ASSIGNMENT:
In the copy, include every entry exactly but none of the pictures.

EXTRACTED DATA:
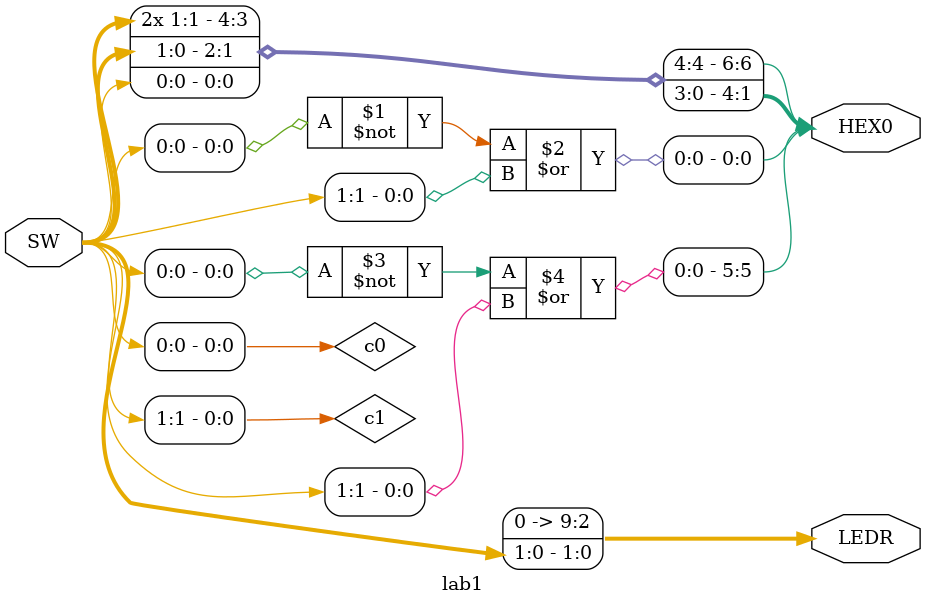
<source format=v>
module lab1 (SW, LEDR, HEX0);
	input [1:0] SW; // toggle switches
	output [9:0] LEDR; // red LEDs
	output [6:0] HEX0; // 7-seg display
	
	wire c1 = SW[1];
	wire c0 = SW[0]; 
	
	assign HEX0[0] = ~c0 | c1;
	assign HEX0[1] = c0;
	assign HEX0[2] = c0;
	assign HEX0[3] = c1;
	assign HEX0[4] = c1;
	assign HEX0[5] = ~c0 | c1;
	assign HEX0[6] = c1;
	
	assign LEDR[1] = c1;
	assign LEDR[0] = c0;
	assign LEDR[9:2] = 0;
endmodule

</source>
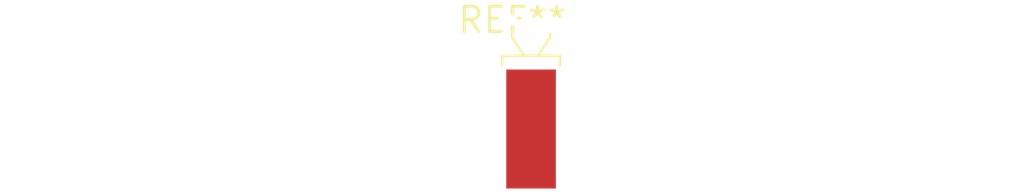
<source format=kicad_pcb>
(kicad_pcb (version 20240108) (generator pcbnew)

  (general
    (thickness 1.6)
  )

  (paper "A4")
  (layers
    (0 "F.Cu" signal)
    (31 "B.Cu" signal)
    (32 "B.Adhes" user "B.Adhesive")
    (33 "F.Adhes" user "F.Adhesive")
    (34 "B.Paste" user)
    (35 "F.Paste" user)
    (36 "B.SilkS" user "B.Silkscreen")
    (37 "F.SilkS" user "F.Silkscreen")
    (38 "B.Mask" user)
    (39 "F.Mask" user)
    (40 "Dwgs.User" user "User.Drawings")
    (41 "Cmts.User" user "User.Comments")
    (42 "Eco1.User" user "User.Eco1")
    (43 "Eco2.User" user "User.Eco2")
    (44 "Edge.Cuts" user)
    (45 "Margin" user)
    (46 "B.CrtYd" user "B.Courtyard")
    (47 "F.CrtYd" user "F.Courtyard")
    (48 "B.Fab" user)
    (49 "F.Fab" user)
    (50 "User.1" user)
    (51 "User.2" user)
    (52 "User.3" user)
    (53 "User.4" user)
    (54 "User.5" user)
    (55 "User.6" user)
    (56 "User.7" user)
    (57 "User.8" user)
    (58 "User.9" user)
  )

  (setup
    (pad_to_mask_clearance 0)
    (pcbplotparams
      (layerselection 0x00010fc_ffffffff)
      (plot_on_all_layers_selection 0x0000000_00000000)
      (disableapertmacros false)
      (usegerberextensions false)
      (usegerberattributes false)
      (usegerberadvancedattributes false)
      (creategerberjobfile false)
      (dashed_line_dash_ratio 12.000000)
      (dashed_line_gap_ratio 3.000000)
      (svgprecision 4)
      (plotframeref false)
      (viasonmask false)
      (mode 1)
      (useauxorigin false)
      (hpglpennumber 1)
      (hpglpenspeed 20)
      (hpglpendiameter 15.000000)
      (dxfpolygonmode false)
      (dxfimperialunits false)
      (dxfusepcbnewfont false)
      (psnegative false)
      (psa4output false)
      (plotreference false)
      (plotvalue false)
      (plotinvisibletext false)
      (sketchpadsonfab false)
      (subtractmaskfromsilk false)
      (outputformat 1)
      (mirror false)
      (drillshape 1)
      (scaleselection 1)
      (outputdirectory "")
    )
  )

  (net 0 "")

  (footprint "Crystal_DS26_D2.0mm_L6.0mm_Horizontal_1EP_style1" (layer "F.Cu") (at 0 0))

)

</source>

ANSWER:
<source format=v>
module lab1 (SW, LEDR, HEX0);
	input [1:0] SW; // toggle switches
	output [9:0] LEDR; // red LEDs
	output [6:0] HEX0; // 7-seg display
	
	wire c1 = SW[1];
	wire c0 = SW[0]; 
	
	assign HEX0[0] = ~c0 | c1;
	assign HEX0[1] = c0;
	assign HEX0[2] = c0;
	assign HEX0[3] = c1;
	assign HEX0[4] = c1;
	assign HEX0[5] = ~c0 | c1;
	assign HEX0[6] = c1;
	
	assign LEDR[1] = c1;
	assign LEDR[0] = c0;
	assign LEDR[9:2] = 0;
endmodule

</source>
<source format=kicad_pcb>
(kicad_pcb (version 20240108) (generator pcbnew)

  (general
    (thickness 1.6)
  )

  (paper "A4")
  (layers
    (0 "F.Cu" signal)
    (31 "B.Cu" signal)
    (32 "B.Adhes" user "B.Adhesive")
    (33 "F.Adhes" user "F.Adhesive")
    (34 "B.Paste" user)
    (35 "F.Paste" user)
    (36 "B.SilkS" user "B.Silkscreen")
    (37 "F.SilkS" user "F.Silkscreen")
    (38 "B.Mask" user)
    (39 "F.Mask" user)
    (40 "Dwgs.User" user "User.Drawings")
    (41 "Cmts.User" user "User.Comments")
    (42 "Eco1.User" user "User.Eco1")
    (43 "Eco2.User" user "User.Eco2")
    (44 "Edge.Cuts" user)
    (45 "Margin" user)
    (46 "B.CrtYd" user "B.Courtyard")
    (47 "F.CrtYd" user "F.Courtyard")
    (48 "B.Fab" user)
    (49 "F.Fab" user)
    (50 "User.1" user)
    (51 "User.2" user)
    (52 "User.3" user)
    (53 "User.4" user)
    (54 "User.5" user)
    (55 "User.6" user)
    (56 "User.7" user)
    (57 "User.8" user)
    (58 "User.9" user)
  )

  (setup
    (pad_to_mask_clearance 0)
    (pcbplotparams
      (layerselection 0x00010fc_ffffffff)
      (plot_on_all_layers_selection 0x0000000_00000000)
      (disableapertmacros false)
      (usegerberextensions false)
      (usegerberattributes false)
      (usegerberadvancedattributes false)
      (creategerberjobfile false)
      (dashed_line_dash_ratio 12.000000)
      (dashed_line_gap_ratio 3.000000)
      (svgprecision 4)
      (plotframeref false)
      (viasonmask false)
      (mode 1)
      (useauxorigin false)
      (hpglpennumber 1)
      (hpglpenspeed 20)
      (hpglpendiameter 15.000000)
      (dxfpolygonmode false)
      (dxfimperialunits false)
      (dxfusepcbnewfont false)
      (psnegative false)
      (psa4output false)
      (plotreference false)
      (plotvalue false)
      (plotinvisibletext false)
      (sketchpadsonfab false)
      (subtractmaskfromsilk false)
      (outputformat 1)
      (mirror false)
      (drillshape 1)
      (scaleselection 1)
      (outputdirectory "")
    )
  )

  (net 0 "")

  (footprint "Crystal_DS26_D2.0mm_L6.0mm_Horizontal_1EP_style1" (layer "F.Cu") (at 0 0))

)

</source>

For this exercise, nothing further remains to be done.